Tonight’s management buyout bid is a complete lowball at $18, a 35.5% premium to current price. TWI just became an arb play with potential for higher bidders and shareholder activism.

The following write-up we planned to submit to VIC tomorrow. Coincidentally just now, at 5:00pm on Tuesday Oct. 11th, Titan announced a cash offer for $18.00 per share made by One Equity Partners LLC. Richard Cashin Jr. is the managing partner of One Equity and has served on the board of Titan International for 11 years. In the press release, it was announced that Morry Taylor (Chairman and CEO) is also expected to participate. If you read the prepared write-up below, you will see that $18 is a low-ball bid and this is an attempt by management and the board to take out the company in the 11th hour of closing a corporate-changing acquisition. We expect that there will be significant shareholder concern, and this could be an excellent arb opportunity in which a higher bid is likely to emerge.

Titan is an under-the-radar industrial with nearly monopolistic market shares, a surprisingly good moat, hidden asset values, and growing free cash flows. Trading at 4.6x ’06E EBITDA with a 15.6% yield on ‘06E FCF, the stock is very attractively valued.

There are several potential near-term catalysts that could help drive the stock towards intrinsic value: the closing of the acquisition of Goodyear’s agricultural tire business, new labor contracts spanning the rest of the decade, the announcement of additional acquisition(s), and the initiation of sell-side coverage.

Titan manufactures wheels, tires, and assemblies for the North American off-highway market (mostly agriculture and construction). Currently 62% of the company’s revenues are from the agriculture market, 31% from earthmoving/construction, and 7% from consumer. The Company is expected to close its acquisition of Goodyear’s Ag. tire business in Freeport, IL in the next month. Titan currently has an 80% market share in the N. American wheel market and will have a 60-65% share of the ag. and construction tire market following the acquisition. Titan will have three production facilities: a non-union wheel plant in Quincy, IL, a unionized tire plant in Des Moines, IA, and a unionized tire plant in Freeport, IL. Titan has a frozen pension plan and de minimis legacy liabilities.

History
Three key issues in Titan’s history:
1) In 1998, the USWA initiated a strike that lasted 3 yrs. When concluded in late 2001, the union accepted the initial contract proposed by Titan in 1998. During the interim period, Titan rationalized production from 7 facilities to 2 and reduced its workforce by 200 at the striking plant. Upon the resolution of the strike Titan entered into a 5 yr. union contract running through 2006. With the closing of the Goodyear deal, both Freeport and Des Moines will enter into new 5 yr. contracts through 2010.

▸ ASSIGNMENT
Reproduce word for word the passage of the Titan write-up above that opens with the words containing "There are several" and closes with "of sell-side coverage.".

▸ DATA FOR ANALYSIS
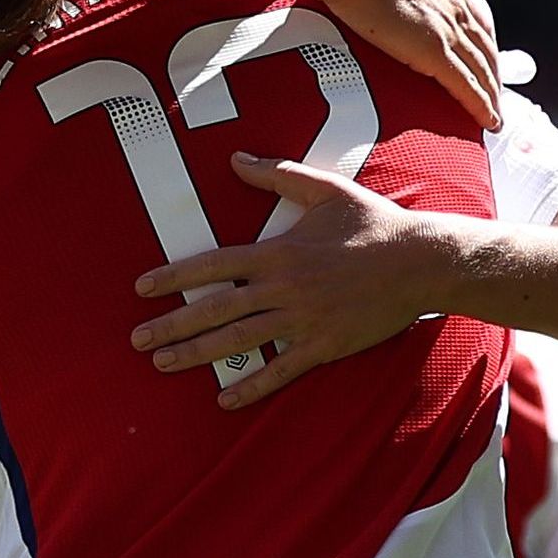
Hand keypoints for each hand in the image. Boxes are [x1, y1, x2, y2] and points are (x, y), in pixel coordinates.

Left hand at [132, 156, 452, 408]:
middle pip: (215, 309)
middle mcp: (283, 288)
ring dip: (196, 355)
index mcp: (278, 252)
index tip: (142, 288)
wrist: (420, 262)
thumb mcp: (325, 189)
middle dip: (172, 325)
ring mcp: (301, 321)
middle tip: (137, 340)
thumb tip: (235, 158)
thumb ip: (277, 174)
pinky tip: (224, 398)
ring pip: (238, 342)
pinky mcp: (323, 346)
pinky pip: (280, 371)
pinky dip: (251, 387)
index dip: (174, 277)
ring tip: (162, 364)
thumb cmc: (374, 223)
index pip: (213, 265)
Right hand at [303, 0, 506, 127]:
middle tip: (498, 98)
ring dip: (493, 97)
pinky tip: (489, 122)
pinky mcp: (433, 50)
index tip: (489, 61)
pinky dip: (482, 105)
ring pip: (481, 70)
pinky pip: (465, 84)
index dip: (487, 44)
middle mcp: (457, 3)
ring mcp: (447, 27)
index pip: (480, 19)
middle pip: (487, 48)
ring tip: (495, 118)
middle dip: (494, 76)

▸ ANSWER SECTION
There are several potential near-term catalysts that could help drive the stock towards intrinsic value: the closing of the acquisition of Goodyear’s agricultural tire business, new labor contracts spanning the rest of the decade, the announcement of additional acquisition(s), and the initiation of sell-side coverage.